• **INPUT RECORDS**

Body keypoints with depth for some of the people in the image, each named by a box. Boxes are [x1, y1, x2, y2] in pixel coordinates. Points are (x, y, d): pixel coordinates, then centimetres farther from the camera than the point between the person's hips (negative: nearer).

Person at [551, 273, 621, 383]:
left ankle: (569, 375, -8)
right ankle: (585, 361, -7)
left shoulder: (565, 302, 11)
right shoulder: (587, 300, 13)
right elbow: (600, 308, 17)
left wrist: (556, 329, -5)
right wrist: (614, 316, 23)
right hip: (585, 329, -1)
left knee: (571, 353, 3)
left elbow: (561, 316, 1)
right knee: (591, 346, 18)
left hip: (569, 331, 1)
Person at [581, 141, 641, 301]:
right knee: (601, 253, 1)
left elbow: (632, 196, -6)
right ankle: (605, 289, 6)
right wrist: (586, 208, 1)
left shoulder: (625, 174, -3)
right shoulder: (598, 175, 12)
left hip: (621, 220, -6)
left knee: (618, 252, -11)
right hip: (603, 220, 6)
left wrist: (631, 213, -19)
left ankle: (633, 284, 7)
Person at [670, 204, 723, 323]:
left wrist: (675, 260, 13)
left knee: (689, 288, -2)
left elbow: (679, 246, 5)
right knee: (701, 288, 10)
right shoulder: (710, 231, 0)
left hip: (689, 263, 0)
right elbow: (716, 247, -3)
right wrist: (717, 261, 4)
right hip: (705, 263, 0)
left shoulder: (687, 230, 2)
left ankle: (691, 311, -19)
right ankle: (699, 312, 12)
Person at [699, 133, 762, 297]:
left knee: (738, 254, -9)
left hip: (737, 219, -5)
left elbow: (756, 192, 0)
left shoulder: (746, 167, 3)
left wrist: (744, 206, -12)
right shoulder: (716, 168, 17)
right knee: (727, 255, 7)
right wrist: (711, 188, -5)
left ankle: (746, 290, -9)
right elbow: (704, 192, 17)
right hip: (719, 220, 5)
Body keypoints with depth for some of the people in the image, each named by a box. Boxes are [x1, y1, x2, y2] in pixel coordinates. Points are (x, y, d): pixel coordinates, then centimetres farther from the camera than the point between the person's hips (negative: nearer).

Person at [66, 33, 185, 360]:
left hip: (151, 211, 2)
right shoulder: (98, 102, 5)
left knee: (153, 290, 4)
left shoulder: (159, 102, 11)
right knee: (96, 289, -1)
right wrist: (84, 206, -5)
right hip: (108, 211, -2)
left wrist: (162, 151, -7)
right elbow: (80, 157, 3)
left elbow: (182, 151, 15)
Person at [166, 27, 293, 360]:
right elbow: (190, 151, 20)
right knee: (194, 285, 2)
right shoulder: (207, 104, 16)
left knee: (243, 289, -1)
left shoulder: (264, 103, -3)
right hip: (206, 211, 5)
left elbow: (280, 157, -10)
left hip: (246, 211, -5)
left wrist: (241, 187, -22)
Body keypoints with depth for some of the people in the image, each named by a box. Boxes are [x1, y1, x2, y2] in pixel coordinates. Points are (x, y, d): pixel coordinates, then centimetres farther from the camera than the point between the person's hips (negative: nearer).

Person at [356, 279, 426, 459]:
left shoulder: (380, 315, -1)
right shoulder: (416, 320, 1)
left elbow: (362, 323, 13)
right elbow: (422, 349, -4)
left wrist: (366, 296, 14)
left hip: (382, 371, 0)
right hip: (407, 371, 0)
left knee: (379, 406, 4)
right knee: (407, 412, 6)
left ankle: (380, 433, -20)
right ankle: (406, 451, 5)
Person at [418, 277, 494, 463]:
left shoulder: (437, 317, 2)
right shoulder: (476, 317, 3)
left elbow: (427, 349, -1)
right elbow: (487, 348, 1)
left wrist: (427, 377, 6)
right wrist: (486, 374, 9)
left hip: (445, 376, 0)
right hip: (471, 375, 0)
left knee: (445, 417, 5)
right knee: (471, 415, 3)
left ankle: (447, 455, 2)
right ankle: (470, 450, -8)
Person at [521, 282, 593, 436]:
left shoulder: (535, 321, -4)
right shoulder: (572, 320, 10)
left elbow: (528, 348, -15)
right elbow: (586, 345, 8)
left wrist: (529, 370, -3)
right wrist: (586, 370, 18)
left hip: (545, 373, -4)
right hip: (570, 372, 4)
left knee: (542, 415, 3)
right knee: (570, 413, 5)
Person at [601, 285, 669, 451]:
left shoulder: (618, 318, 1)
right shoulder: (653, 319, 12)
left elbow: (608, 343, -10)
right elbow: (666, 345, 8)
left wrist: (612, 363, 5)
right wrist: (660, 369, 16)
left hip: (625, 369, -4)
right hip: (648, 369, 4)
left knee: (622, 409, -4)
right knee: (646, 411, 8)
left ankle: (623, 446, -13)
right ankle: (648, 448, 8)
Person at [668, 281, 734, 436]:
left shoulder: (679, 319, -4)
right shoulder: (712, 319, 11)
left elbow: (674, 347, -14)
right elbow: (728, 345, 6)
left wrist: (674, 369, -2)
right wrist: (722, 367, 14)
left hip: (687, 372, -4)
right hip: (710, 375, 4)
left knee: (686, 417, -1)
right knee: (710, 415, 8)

• **WHAT TO PRODUCE**
The material is to be written out once more, exactly and in full.

• **EXERCISE RESPONSE**
Body keypoints with depth for some of the people in the image, each named by a box. Boxes are [x1, y1, x2, y2] in pixel coordinates. Points are (x, y, d): pixel coordinates, then centimetres farther from the camera than the point between the person's hips (negative: nearer).

Person at [551, 273, 621, 383]:
left ankle: (569, 375, -8)
right ankle: (585, 361, -7)
left shoulder: (565, 302, 11)
right shoulder: (587, 300, 13)
right elbow: (600, 308, 17)
left wrist: (556, 329, -5)
right wrist: (614, 316, 23)
right hip: (585, 329, -1)
left knee: (571, 353, 3)
left elbow: (561, 316, 1)
right knee: (591, 346, 18)
left hip: (569, 331, 1)
Person at [581, 141, 641, 301]:
right knee: (601, 253, 1)
left elbow: (632, 196, -6)
right ankle: (605, 289, 6)
right wrist: (586, 208, 1)
left shoulder: (625, 174, -3)
right shoulder: (598, 175, 12)
left hip: (621, 220, -6)
left knee: (618, 252, -11)
right hip: (603, 220, 6)
left wrist: (631, 213, -19)
left ankle: (633, 284, 7)
Person at [670, 204, 723, 323]:
left wrist: (675, 260, 13)
left knee: (689, 288, -2)
left elbow: (679, 246, 5)
right knee: (701, 288, 10)
right shoulder: (710, 231, 0)
left hip: (689, 263, 0)
right elbow: (716, 247, -3)
right wrist: (717, 261, 4)
right hip: (705, 263, 0)
left shoulder: (687, 230, 2)
left ankle: (691, 311, -19)
right ankle: (699, 312, 12)
Person at [699, 133, 762, 297]:
left knee: (738, 254, -9)
left hip: (737, 219, -5)
left elbow: (756, 192, 0)
left shoulder: (746, 167, 3)
left wrist: (744, 206, -12)
right shoulder: (716, 168, 17)
right knee: (727, 255, 7)
right wrist: (711, 188, -5)
left ankle: (746, 290, -9)
right elbow: (704, 192, 17)
right hip: (719, 220, 5)
Body keypoints with depth for some of the people in the image, each named by a box. Boxes are [x1, y1, x2, y2] in pixel coordinates. Points are (x, y, d): pixel coordinates, then centimetres farther from the camera than the point between the person's hips (negative: nearer).

Person at [66, 33, 185, 360]:
left hip: (151, 211, 2)
right shoulder: (98, 102, 5)
left knee: (153, 290, 4)
left shoulder: (159, 102, 11)
right knee: (96, 289, -1)
right wrist: (84, 206, -5)
right hip: (108, 211, -2)
left wrist: (162, 151, -7)
right elbow: (80, 157, 3)
left elbow: (182, 151, 15)
Person at [166, 27, 293, 360]:
right elbow: (190, 151, 20)
right knee: (194, 285, 2)
right shoulder: (207, 104, 16)
left knee: (243, 289, -1)
left shoulder: (264, 103, -3)
right hip: (206, 211, 5)
left elbow: (280, 157, -10)
left hip: (246, 211, -5)
left wrist: (241, 187, -22)
Body keypoints with depth for some of the people in the image, each named by a box. Boxes are [x1, y1, x2, y2] in pixel coordinates. Points are (x, y, d): pixel coordinates, then centimetres farther from the camera than the point between the person's hips (negative: nearer).

Person at [356, 279, 426, 459]:
left shoulder: (380, 315, -1)
right shoulder: (416, 320, 1)
left elbow: (362, 323, 13)
right elbow: (422, 349, -4)
left wrist: (366, 296, 14)
left hip: (382, 371, 0)
right hip: (407, 371, 0)
left knee: (379, 406, 4)
right knee: (407, 412, 6)
left ankle: (380, 433, -20)
right ankle: (406, 451, 5)
Person at [418, 277, 494, 463]:
left shoulder: (437, 317, 2)
right shoulder: (476, 317, 3)
left elbow: (427, 349, -1)
right elbow: (487, 348, 1)
left wrist: (427, 377, 6)
right wrist: (486, 374, 9)
left hip: (445, 376, 0)
right hip: (471, 375, 0)
left knee: (445, 417, 5)
right knee: (471, 415, 3)
left ankle: (447, 455, 2)
right ankle: (470, 450, -8)
Person at [521, 282, 593, 436]:
left shoulder: (535, 321, -4)
right shoulder: (572, 320, 10)
left elbow: (528, 348, -15)
right elbow: (586, 345, 8)
left wrist: (529, 370, -3)
right wrist: (586, 370, 18)
left hip: (545, 373, -4)
right hip: (570, 372, 4)
left knee: (542, 415, 3)
right knee: (570, 413, 5)
Person at [601, 285, 669, 451]:
left shoulder: (618, 318, 1)
right shoulder: (653, 319, 12)
left elbow: (608, 343, -10)
right elbow: (666, 345, 8)
left wrist: (612, 363, 5)
right wrist: (660, 369, 16)
left hip: (625, 369, -4)
right hip: (648, 369, 4)
left knee: (622, 409, -4)
right knee: (646, 411, 8)
left ankle: (623, 446, -13)
right ankle: (648, 448, 8)
Person at [668, 281, 734, 436]:
left shoulder: (679, 319, -4)
right shoulder: (712, 319, 11)
left elbow: (674, 347, -14)
right elbow: (728, 345, 6)
left wrist: (674, 369, -2)
right wrist: (722, 367, 14)
left hip: (687, 372, -4)
right hip: (710, 375, 4)
left knee: (686, 417, -1)
right knee: (710, 415, 8)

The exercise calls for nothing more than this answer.